● Page excerpt:

Ok, you want stores, I’ll bite … I’m probably the most prime example of what Joe was saying about not going to a test until you’re ready.  Our first test really ain’t my story since RB was the one running the dog that day.  The only thing we know about a test is that we went and watched one once and it was just about the coolest thing we’d ever seen.  We’ve got a 6-8 month old conformation bred golden.   We don’t have anyone to train with, have zero experience but we’ve been chunking bumpers in the front yard and we’ve read the rules so we figure what the heck!  We were at a Coastal test in Reidsville.  This puppy is heck on a bumper but ain’t ever seen a real duck before.  Knowing what I know now it was a breeze of a test.  The field we were in was pretty heavy cover for a started dog so they’d mowed a couple strips in it and all the dog had to do was run down a clean cut path right to the duck, pick it up and come back.  RB took Tucker to the line, he watched the bird go down, sent him and he made a bee-line straight to the bird; it was a thing of beauty.  He sniffed it … looked up as if to say “you don’t seriously expect me to pick this up do you?” and came trotting back up the line big fluffy tail waving in the breeze like the show dog he is.  I don’t remember who the judges were, but they were really nice and said we’d paid our money and were welcome to come back and give water a try that afternoon.

● Dataset section:
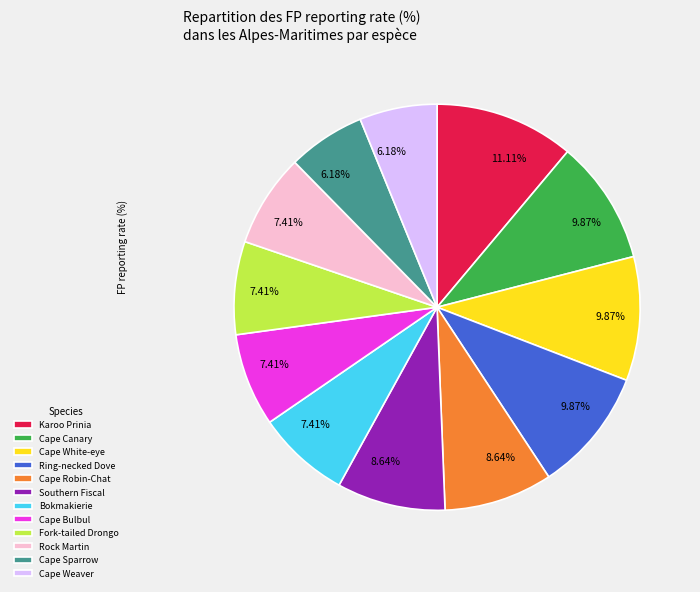

What percentage is the Ring-necked Dove slice, to the nearest percent?

10%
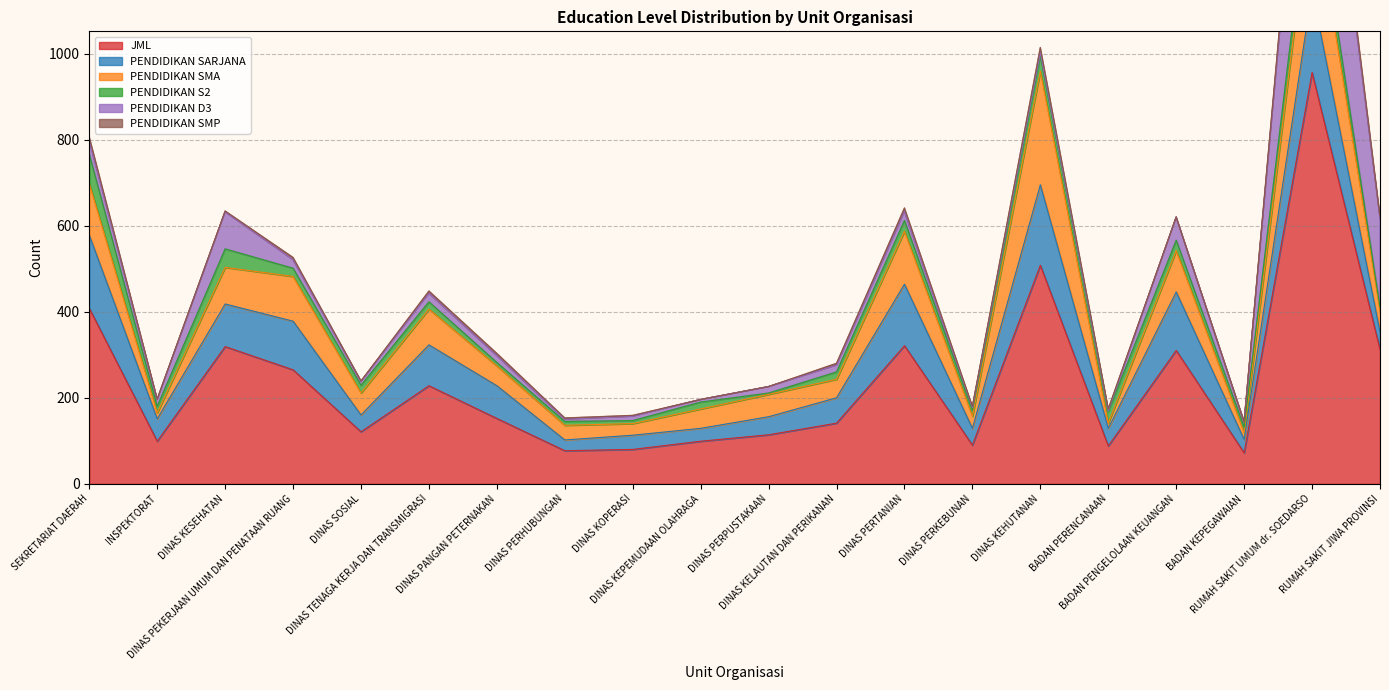

Rank the series at DINAS PERTANIAN from lowest to highest value.

PENDIDIKAN SMP, PENDIDIKAN D3, PENDIDIKAN S2, PENDIDIKAN SMA, PENDIDIKAN SARJANA, JML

● Task prompt:
List every person or dog that the post about a first retriever test refers to by name. The material after the post is not needed for anything here.

● Solution for this exercise:
Joe, RB, Tucker